• Exercise objective: Reproduce the records below word for word, leaving out the pictures.

################

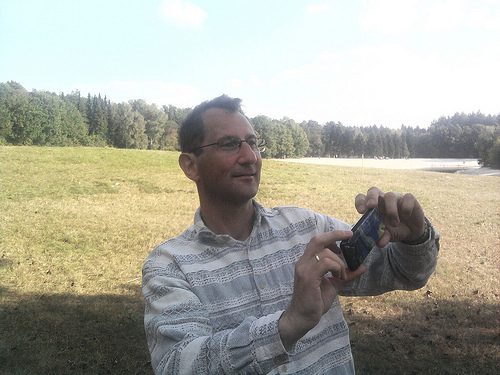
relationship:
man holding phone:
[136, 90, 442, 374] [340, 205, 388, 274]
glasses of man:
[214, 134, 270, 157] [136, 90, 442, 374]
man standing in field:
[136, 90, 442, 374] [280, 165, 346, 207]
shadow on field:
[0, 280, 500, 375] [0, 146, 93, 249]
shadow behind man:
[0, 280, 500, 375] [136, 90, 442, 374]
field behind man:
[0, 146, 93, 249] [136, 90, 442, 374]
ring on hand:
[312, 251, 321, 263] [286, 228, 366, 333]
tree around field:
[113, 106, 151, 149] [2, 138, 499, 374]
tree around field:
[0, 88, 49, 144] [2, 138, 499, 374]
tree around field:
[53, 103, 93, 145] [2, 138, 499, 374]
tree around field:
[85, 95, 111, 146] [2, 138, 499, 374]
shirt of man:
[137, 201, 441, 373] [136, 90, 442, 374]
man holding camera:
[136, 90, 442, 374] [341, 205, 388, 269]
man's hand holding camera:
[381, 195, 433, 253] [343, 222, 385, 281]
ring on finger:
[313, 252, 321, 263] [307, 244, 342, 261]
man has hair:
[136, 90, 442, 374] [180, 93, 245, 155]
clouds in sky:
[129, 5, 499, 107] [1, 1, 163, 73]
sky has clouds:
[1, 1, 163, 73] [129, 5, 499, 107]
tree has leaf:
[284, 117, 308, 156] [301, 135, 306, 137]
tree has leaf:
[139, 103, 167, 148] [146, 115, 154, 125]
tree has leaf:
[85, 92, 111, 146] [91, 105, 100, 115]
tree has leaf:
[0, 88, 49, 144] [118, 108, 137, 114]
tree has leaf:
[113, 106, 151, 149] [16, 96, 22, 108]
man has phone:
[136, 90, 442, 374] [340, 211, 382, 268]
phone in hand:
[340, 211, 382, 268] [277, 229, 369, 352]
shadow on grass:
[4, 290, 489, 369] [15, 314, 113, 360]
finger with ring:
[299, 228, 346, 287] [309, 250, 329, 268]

################

• Answer in full:
relationship:
man holding phone:
[136, 90, 442, 374] [340, 205, 388, 274]
glasses of man:
[214, 134, 270, 157] [136, 90, 442, 374]
man standing in field:
[136, 90, 442, 374] [280, 165, 346, 207]
shadow on field:
[0, 280, 500, 375] [0, 146, 93, 249]
shadow behind man:
[0, 280, 500, 375] [136, 90, 442, 374]
field behind man:
[0, 146, 93, 249] [136, 90, 442, 374]
ring on hand:
[312, 251, 321, 263] [286, 228, 366, 333]
tree around field:
[113, 106, 151, 149] [2, 138, 499, 374]
tree around field:
[0, 88, 49, 144] [2, 138, 499, 374]
tree around field:
[53, 103, 93, 145] [2, 138, 499, 374]
tree around field:
[85, 95, 111, 146] [2, 138, 499, 374]
shirt of man:
[137, 201, 441, 373] [136, 90, 442, 374]
man holding camera:
[136, 90, 442, 374] [341, 205, 388, 269]
man's hand holding camera:
[381, 195, 433, 253] [343, 222, 385, 281]
ring on finger:
[313, 252, 321, 263] [307, 244, 342, 261]
man has hair:
[136, 90, 442, 374] [180, 93, 245, 155]
clouds in sky:
[129, 5, 499, 107] [1, 1, 163, 73]
sky has clouds:
[1, 1, 163, 73] [129, 5, 499, 107]
tree has leaf:
[284, 117, 308, 156] [301, 135, 306, 137]
tree has leaf:
[139, 103, 167, 148] [146, 115, 154, 125]
tree has leaf:
[85, 92, 111, 146] [91, 105, 100, 115]
tree has leaf:
[0, 88, 49, 144] [118, 108, 137, 114]
tree has leaf:
[113, 106, 151, 149] [16, 96, 22, 108]
man has phone:
[136, 90, 442, 374] [340, 211, 382, 268]
phone in hand:
[340, 211, 382, 268] [277, 229, 369, 352]
shadow on grass:
[4, 290, 489, 369] [15, 314, 113, 360]
finger with ring:
[299, 228, 346, 287] [309, 250, 329, 268]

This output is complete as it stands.